I got this interpretation from the following excerpt, but the book I quoted above seems to say that just having sites mutually lack a species is a problem, is THE problem, and takes steps to correct this.
Excerpt:
"So what’s the deal with Euclidean distance and double zeroes? Obviously the zeroes cancel, just as in other metrics. The issue comes up when you use Euclidean distances on raw abundances and attempt to make inference about species composition, which leads to the so-called paradox of Euclidean distances. Let’s take the example matrix:
\begin{bmatrix} 0 & 4 & 8 \\ 0 & 1 & 1 \\ 1 & 0 & 0 \end{bmatrix}
Sites 1 and 2 share two species in common, while Site 3 is all by its one-sies. If you calculate the Euclidean distances between these sites, you get:
\begin{bmatrix} 0 & 7.62 & 9 \\ 7.62 & 0 & 1.73 \\ 9 & 1.73 & 0 \end{bmatrix}
Sites 2 and 3 are more similar than Sites 1 and 2, even though Site 3 shares no species in common! Let’s try it on the chord distances. Doing that, we get:
\begin{bmatrix} 0 & 0.32 & 1.41 \\ 0.32 & 0 & 1.41 \\ 1.41 & 1.41 & 0 \end{bmatrix}
That’s better. Now Site 3 is equally distant from both Sites 1 and 2 since it shares no species in common with either of them. So what the hell? This is why it’s termed a paradox. Here’s a hint: the answer isn’t that Euclidean distance counts double zeroes while Chord does not, as shown above. Especially since Chord is Euclidean, it uses the exact same equation.

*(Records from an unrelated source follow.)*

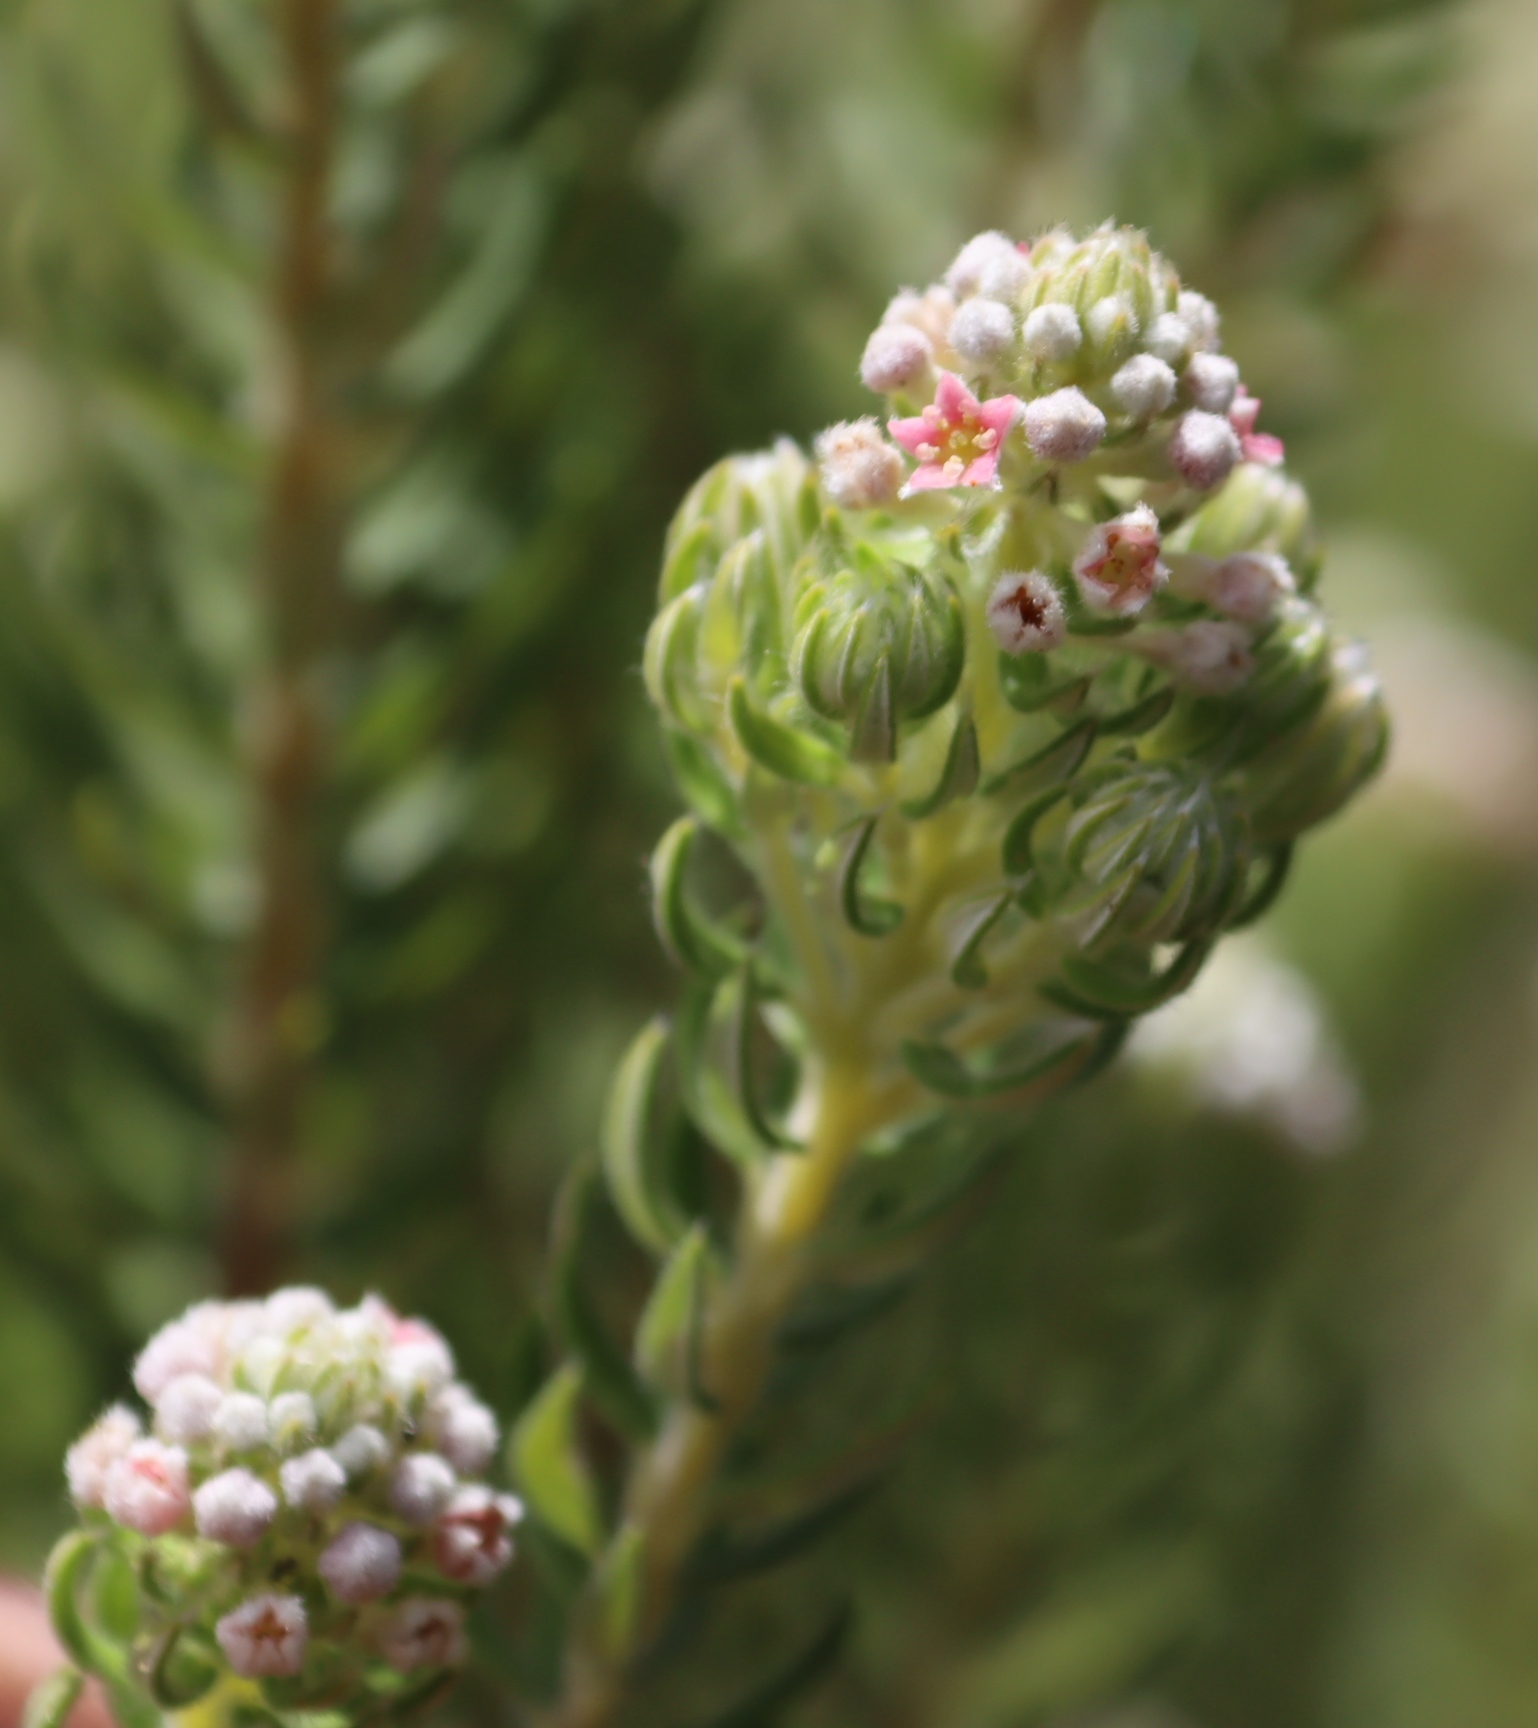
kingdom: Plantae
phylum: Tracheophyta
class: Magnoliopsida
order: Rosales
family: Rhamnaceae
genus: Phylica
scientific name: Phylica pinea
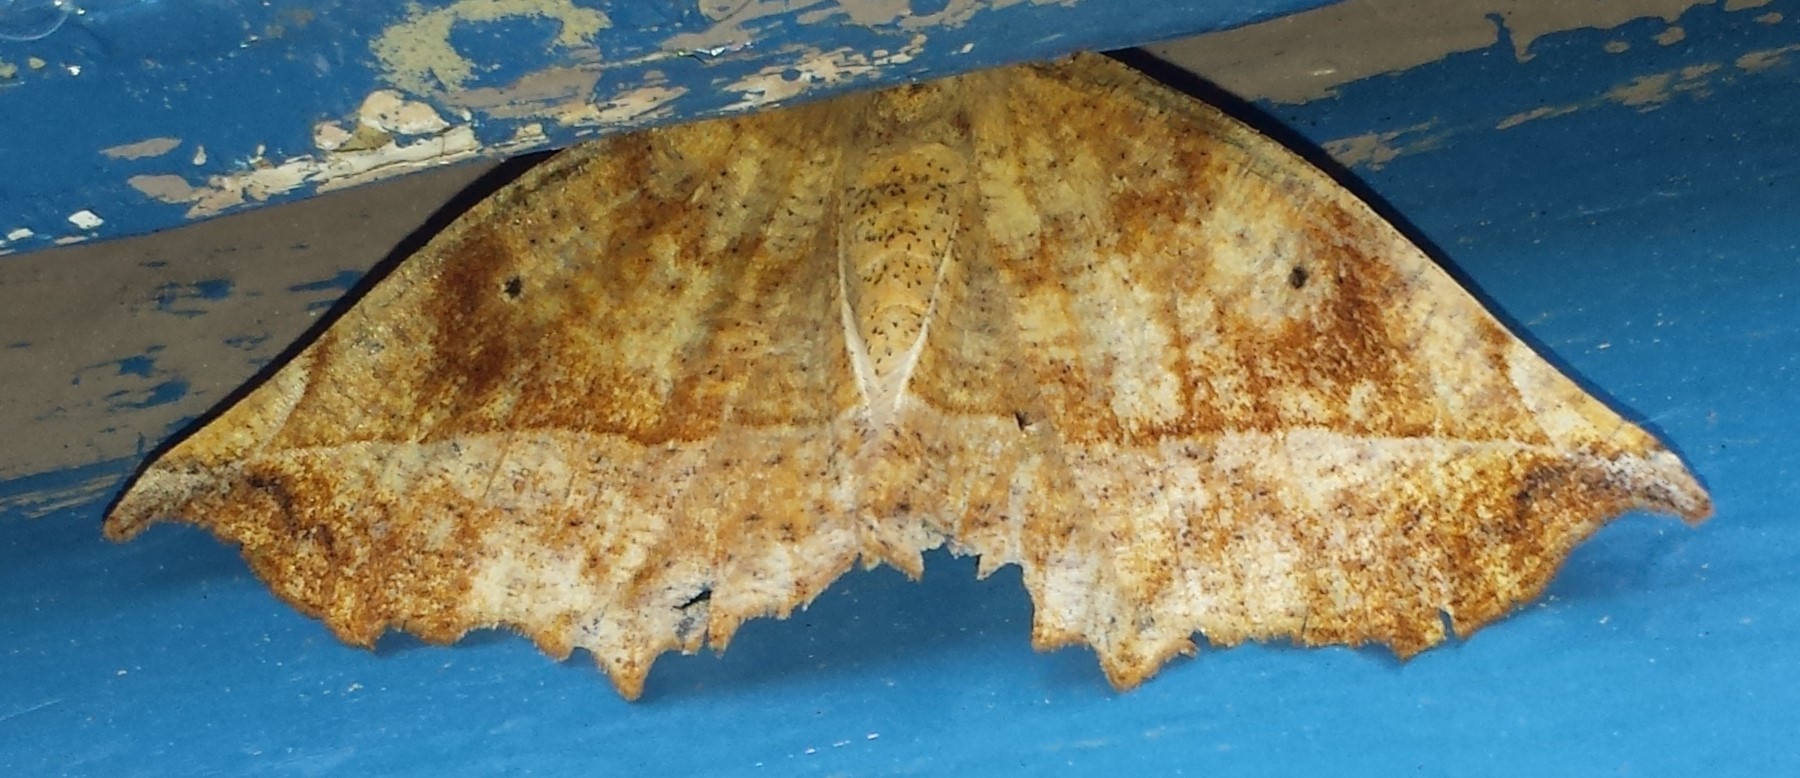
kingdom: Animalia
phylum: Arthropoda
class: Insecta
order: Lepidoptera
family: Geometridae
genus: Eutrapela
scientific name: Eutrapela clemataria
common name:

The answer is actually much simpler, and non-mathy. Euclidean distances on raw abundance values place a premium on differences in the number of individuals, not species. So it’s actually getting it right. Sites 2 and 3 have 2 and 1 individuals total, respectively. When you take the difference, you’re basically counting up the number of individuals the sites do not share. In that case, it happens to be that Sites 2 and 3 only have three individuals that differ between them. Sites 1 and 3 have 13 individuals that differ between them, and Sites 1 and 2 have 10 individuals that differ between them. So by this math, Sites 2 and 3 actually should be really similar." - https://climateecology.wordpress.com/2014/12/11/an-intuitive-explanation-for-the-double-zeroes-problem-with-euclidean-distances/
Granted, the double absences might usually go along with variable abundances but is it the zeroes that are the problem, really?